Behçet's disease is a rare condition (although with increased incidence in mediterranean countries) affecting the small blood vessels which can cause deep-vein thrombosis, arthritis, oral and genital ulceration, skin lesions, central nervous system dysfunction, and retinal damage. Despite intensive immunosuppressive therapy, relapsing ocular inflammation, which occurs in about 70 % of cases, can lead to permanent blindness. The cause of Behçet's disease is unknown; however, concentrations of tumour necrosis factor (TNF) and soluble TNF receptors are increased in the blood of patients with active disease. Therapeutic blockade of the activity of TNF has been successfully used for treatment of rheumatoid arthritis and Crohn's disease, in which TNF has a key role in mediating inflammation.
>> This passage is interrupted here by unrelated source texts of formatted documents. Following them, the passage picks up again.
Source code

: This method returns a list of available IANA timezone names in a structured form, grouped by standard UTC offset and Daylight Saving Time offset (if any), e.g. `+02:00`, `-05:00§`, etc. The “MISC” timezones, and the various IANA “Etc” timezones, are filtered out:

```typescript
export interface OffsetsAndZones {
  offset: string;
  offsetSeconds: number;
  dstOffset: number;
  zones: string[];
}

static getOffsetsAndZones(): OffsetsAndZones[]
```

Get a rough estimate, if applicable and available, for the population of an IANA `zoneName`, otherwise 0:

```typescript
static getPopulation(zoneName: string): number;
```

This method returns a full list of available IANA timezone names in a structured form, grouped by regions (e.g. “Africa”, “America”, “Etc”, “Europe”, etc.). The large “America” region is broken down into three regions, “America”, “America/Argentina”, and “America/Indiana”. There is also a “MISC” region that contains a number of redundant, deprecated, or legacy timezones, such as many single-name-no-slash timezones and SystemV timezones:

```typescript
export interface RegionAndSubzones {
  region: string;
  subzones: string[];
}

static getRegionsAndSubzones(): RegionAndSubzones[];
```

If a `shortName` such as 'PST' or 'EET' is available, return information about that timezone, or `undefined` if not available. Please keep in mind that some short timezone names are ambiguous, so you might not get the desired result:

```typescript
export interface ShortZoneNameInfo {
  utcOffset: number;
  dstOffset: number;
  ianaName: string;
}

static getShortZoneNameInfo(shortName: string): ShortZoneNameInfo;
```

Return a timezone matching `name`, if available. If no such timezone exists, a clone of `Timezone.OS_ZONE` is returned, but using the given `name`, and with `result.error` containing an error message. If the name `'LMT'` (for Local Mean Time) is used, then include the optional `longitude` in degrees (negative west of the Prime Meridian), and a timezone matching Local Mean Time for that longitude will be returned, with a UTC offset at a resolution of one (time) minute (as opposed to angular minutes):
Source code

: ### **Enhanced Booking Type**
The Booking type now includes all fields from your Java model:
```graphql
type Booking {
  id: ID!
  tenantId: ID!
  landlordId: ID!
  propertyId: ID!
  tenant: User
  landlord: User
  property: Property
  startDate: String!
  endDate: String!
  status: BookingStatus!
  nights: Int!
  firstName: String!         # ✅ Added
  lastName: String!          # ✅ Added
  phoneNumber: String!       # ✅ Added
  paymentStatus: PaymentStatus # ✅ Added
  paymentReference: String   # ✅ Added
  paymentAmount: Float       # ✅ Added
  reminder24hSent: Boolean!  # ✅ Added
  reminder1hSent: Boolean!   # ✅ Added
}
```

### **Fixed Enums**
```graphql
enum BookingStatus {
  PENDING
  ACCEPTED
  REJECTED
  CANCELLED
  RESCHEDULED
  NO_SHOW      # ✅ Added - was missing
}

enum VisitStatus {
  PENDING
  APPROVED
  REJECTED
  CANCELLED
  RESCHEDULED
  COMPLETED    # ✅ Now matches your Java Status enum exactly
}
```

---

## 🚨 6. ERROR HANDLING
Petros Sfikakis and colleagues from Athens University Medical School, Greece, aimed to find out whether treatment with the anti-TNF monoclonal antibody infliximab had any beneficial therapeutic effect in five patients with long-standing Behçet's disease and a history of multiple relapses of uveitis.
The investigators studied four men and one woman, aged 21-56 years, within 48 hours of relapse of disease syymptoms after initial diagnosis. Acute deterioration of visual acuity and the involvement of both anterior and posterior chambers confirmed the relapse of the eye condition panuveitis in all patients. A single intravenous infusion of 5 mg/kg infliximab was given over three hours in an outpatient setting. Systemic examination and detailed ophthalmological assessment (including visual acuity and measurement of intraocular pressure) were done before (day 0) and 1, 2, 4, 7, 10, 14, 21, and 28 days after treatment. Remission of ocular inflammation was evident within the first 24 hours, and complete suppression of symptoms was seen 7 days after treatment in all patients; no side-effects were noted.
Petros Sfikakis comments: "These findings indicate that infliximab administration leads to rapid and effective suppression of acute ocular inflammation and extraocular manifestations in patients with Behçet's disease. A rapid therapeutic effect is essential in these patients in order to prevent the development of fixed retinal lesions that cause permanent visual impairment. Taken together with two case-reports describing successful treatment with infliximab of orogenital and skin ulcers and the gastrointestinal complications of Behçet's disease, our findings indicate that TNF has a central pathogenetic role in this disease. We suggest that TNF blockade is an effective new therapy for sight-threatening uveitis and perhaps other severe vasculitic manifestations of Behçet's disease."